Optimization of some factors affecting the performance of query expansion

  • Authors:
  • Young Mee Chung;Jae Yun Lee

  • Affiliations:
  • Department of Library and Information Science, Yonsei University, 134 Shinchondong, Sodaemunku, Seoul, South Korea;Department of Library and Information Science, Yonsei University, 134 Shinchondong, Sodaemunku, Seoul, South Korea

  • Venue:
  • Information Processing and Management: an International Journal
  • Year:
  • 2004

Quantified Score

Hi-index 0.00

Visualization

Abstract

This paper examines the factors affecting the performance of global query expansion based on term co-occurrence data and suggests a way to maximize the retrieval effectiveness. Major parameters to be optimized through experiments are term similarity measure and the weighting scheme of additional terms.

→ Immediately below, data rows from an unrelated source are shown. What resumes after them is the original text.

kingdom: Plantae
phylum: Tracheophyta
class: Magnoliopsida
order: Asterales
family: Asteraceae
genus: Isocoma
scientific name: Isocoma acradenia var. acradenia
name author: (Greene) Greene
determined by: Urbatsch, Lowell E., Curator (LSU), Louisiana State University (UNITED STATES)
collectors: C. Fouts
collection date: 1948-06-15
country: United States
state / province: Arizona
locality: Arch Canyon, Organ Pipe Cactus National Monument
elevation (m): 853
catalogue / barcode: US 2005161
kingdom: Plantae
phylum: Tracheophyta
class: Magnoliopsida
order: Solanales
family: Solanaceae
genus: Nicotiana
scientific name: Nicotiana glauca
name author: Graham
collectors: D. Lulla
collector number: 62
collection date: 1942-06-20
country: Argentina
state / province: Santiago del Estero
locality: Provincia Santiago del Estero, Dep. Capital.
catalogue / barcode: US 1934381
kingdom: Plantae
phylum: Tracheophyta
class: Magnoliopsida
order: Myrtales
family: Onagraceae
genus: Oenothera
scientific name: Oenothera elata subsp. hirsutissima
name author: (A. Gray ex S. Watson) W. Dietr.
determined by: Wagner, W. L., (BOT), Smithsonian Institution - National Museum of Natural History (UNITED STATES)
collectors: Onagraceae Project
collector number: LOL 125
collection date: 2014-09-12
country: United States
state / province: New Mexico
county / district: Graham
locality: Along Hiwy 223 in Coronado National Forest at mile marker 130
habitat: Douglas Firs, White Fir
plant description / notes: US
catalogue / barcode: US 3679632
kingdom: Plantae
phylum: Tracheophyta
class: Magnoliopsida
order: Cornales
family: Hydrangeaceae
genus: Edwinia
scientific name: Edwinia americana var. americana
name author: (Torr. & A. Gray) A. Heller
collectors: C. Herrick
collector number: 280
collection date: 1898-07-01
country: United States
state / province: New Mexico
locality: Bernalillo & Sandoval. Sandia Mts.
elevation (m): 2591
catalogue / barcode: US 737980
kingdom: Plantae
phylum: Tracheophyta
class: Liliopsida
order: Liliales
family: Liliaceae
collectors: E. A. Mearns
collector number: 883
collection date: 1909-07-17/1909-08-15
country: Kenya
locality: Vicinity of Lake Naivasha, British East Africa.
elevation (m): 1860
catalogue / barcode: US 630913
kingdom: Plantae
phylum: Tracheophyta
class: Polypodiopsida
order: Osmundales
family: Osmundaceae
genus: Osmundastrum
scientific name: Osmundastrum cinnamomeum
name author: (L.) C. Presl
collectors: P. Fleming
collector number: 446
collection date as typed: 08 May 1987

The evaluation of four similarity measures tested in query expansion reveal that mutual information and Yule's Y, which emphasize low frequency terms, achieve better performance than cosine and Jaccard coefficients that have the reverse tendency. In the evaluation of three weighting schemes, similarity weight performs well only with short queries, whereas fixed weights of approximately 0.5 and similarity rank weights were effective with queries of any length. Furthermore, the optimal similarity rank weight achieving the best overall performance seems to be the least affected by test collections and the number of additional terms. For the efficiency of retrieval, the number of additional terms needs not exceed 70 in our test collections, but the optimal number may vary according to the characteristics of the similarity measure employed.